Real-World Examples of Memory Forensics

Memory forensics has been used in many real-world examples of cyber incidents, including the following:

  1. APT29 - APT29, also known as Cozy Bear, is a Russian cyber espionage group that has been active since at least 2010. In 2015, the group was linked to a spear-phishing campaign targeting the U.S. government, which used a custom implant known as Hammertoss. Hammertoss used in-memory techniques to evade detection by antivirus software and establish a command and control (C2) channel with the attacker. Memory forensics was used to identify the Hammertoss implant and its associated network traffic.
  2. WannaCry - WannaCry was a ransomware attack that spread globally in May 2017, infecting over 200,000 computers in 150 countries. The attack exploited a vulnerability in the Windows operating system and used in-memory techniques to avoid detection by antivirus software. Memory forensics was used to identify the malware’s network traffic and its associated ransomware note.
  3. Carbanak - Carbanak is a cybercrime group that has been active since at least 2013, targeting financial institutions worldwide. In 2015, the group was linked to a series of attacks that used a custom malware known as Anunak. Anunak used in-memory injection techniques to evade detection by antivirus software and steal millions of dollars from financial institutions.
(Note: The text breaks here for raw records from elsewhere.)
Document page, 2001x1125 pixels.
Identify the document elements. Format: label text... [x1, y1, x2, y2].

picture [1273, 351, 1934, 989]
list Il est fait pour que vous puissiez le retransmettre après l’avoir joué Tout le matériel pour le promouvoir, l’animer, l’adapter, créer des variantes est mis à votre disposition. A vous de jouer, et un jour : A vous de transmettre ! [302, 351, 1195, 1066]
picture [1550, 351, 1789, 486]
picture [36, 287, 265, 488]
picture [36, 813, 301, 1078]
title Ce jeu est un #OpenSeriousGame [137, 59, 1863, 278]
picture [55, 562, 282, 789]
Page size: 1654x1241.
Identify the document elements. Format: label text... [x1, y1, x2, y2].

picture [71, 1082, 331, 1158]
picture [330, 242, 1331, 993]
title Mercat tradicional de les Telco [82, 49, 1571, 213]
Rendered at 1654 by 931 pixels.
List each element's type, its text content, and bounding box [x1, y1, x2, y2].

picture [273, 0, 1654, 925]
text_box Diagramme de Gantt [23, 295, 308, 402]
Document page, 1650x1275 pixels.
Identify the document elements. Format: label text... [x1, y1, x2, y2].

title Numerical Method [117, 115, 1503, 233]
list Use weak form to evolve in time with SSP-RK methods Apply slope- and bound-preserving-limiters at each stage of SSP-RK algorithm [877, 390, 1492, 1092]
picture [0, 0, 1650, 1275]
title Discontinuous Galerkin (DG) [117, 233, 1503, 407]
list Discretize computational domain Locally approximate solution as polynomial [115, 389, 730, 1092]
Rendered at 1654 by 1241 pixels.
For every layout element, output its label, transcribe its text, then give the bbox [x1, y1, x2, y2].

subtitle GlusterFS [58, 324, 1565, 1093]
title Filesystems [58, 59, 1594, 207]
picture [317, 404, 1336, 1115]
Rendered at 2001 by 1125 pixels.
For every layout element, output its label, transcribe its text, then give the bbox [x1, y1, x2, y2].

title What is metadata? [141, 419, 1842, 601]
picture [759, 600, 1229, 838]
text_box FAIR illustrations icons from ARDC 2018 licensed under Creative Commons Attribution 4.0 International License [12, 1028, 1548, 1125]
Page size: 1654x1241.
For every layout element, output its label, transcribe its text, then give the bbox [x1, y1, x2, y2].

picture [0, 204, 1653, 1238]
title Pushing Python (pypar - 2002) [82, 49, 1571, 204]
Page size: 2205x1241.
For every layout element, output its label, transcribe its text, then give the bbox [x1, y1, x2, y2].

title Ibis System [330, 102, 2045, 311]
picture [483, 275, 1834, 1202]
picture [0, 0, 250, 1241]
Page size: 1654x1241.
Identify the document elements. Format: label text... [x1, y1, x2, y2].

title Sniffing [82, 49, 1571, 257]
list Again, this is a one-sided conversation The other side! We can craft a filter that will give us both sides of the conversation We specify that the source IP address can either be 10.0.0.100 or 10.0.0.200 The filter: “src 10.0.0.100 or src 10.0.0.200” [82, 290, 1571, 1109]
Memory forensics was used to identify the Anunak malware and its associated network traffic.

Conclusion

Memory forensics is an important technique in the world of cybersecurity, providing a way to analyze a system’s current state and identify malicious processes and network connections that may be hiding in plain sight. While memory forensics can be challenging, the use of specialized tools and techniques, such as Volatility, can help analysts extract and analyze data from volatile memory. Furthermore, memory forensics has been used in many real-world examples of cyber incidents, demonstrating its value in identifying and responding to threats. As attacks become more sophisticated and use in-memory techniques to avoid detection, memory forensics will become an increasingly critical component of an organization’s cybersecurity posture.